Nicolai Groß

Personal information
- Date of birth: 3 February 1990 (age 36)
- Place of birth: Karlsruhe, Germany
- Height: 1.89 m (6 ft 2 in)
- Position: Striker

Team information
- Current team: FC Astoria Walldorf
- Number: 9

Youth career
- 0000–2009: Germania Friedrichstal

Senior career*
- Years: Team / Apps / (Gls)
- 2009–2010: FC Astoria Walldorf / 29 / (4)
- 2010–2012: 1899 Hoffenheim II / 32 / (14)
- 2012–2013: 1. FC Heidenheim / 6 / (1)
- 2013: → Stuttgarter Kickers (loan) / 9 / (0)
- 2013–: FC Astoria Walldorf / 168 / (35)

= Nicolai Groß =

German footballer

Nicolai Groß (born 3 February 1990) is a German footballer who plays as a striker for FC Astoria Walldorf.

==Career==

Groß began his career with Astoria Walldorf before joining 1899 Hoffenheim in January 2011. He spent eighteen months playing for the reserve team, and had a successful 2011–12 season, scoring 14 goals.

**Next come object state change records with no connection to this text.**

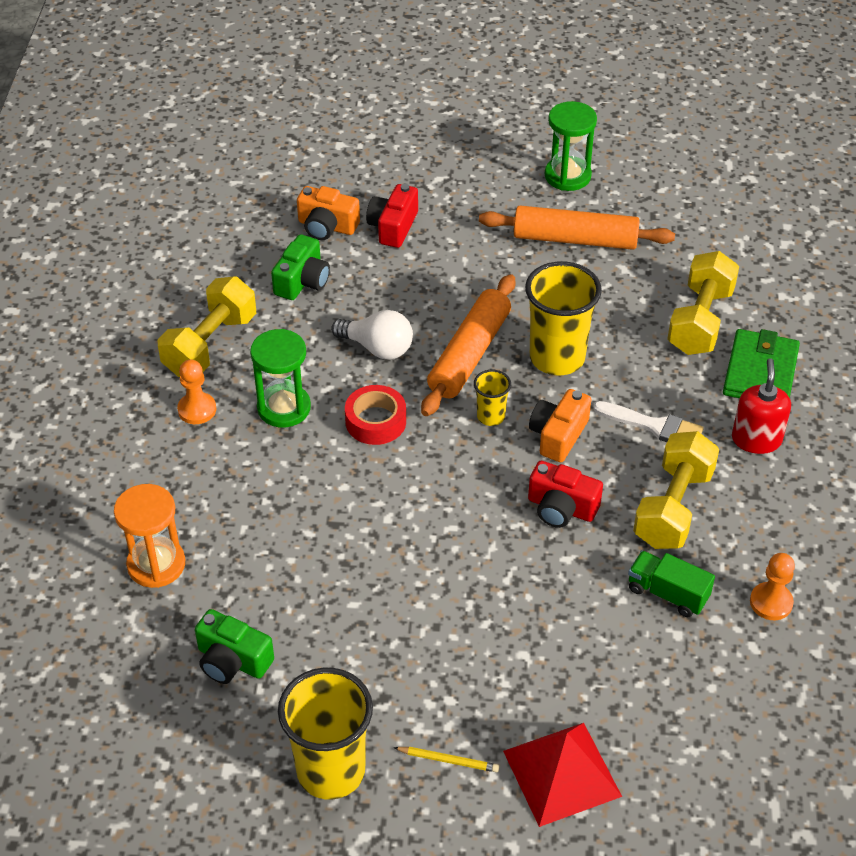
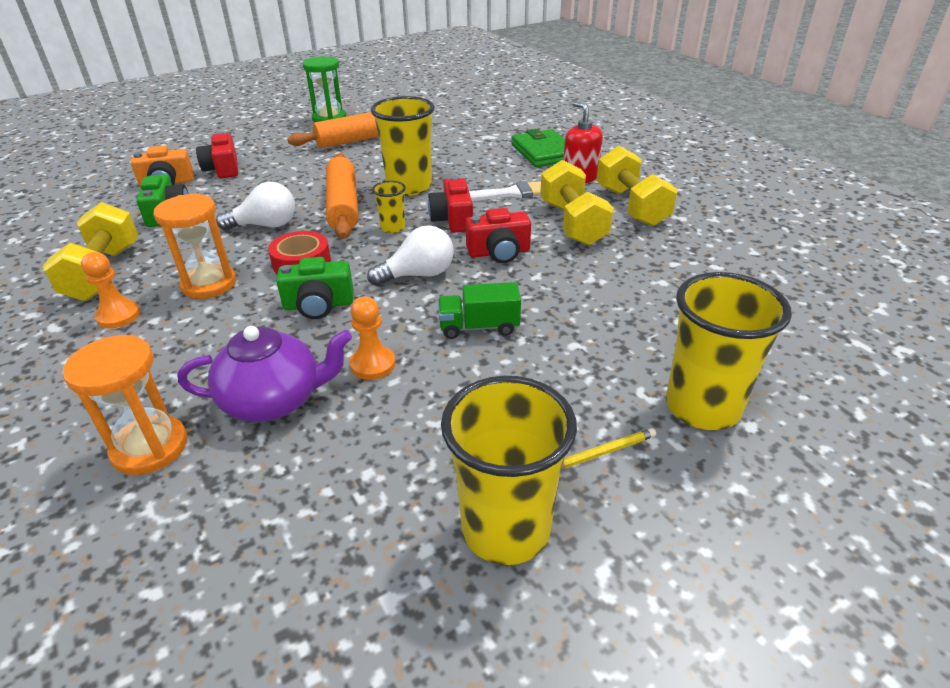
camera: 35 degrees left, 10 degrees down
(232, 660) = (306, 488): green camera -> green camera (318, 305)
(258, 570) = (274, 400): none -> purple teapot
(284, 408) = (209, 284): green hourglass -> orange hourglass
(463, 496) = (418, 275): none -> white light bulb
(558, 435) = (453, 219): orange camera -> red camera
(561, 773) = (702, 407): red pyramid -> yellow cup
(667, 593) = (627, 264): green truck -> green truck (479, 327)
(700, 321) = (482, 145): yellow dumbbell -> yellow dumbbell (631, 206)
(771, 602) = (693, 241): orange pawn -> orange pawn (373, 364)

In July 2012 he signed for 1. FC Heidenheim of the 3. Liga, and made his debut on the second day of the season, as a substitute for Dennis Malura in a 4–0 win over Rot-Weiss Erfurt. After half a season with Heidenheim, he joined Stuttgarter Kickers on a six-month loan in January 2013 before being released by Heidenheim at the end of the loan. He returned to FC Astoria Walldorf shortly afterwards and helped them earn promotion to the Regionalliga Südwest shortly afterwards.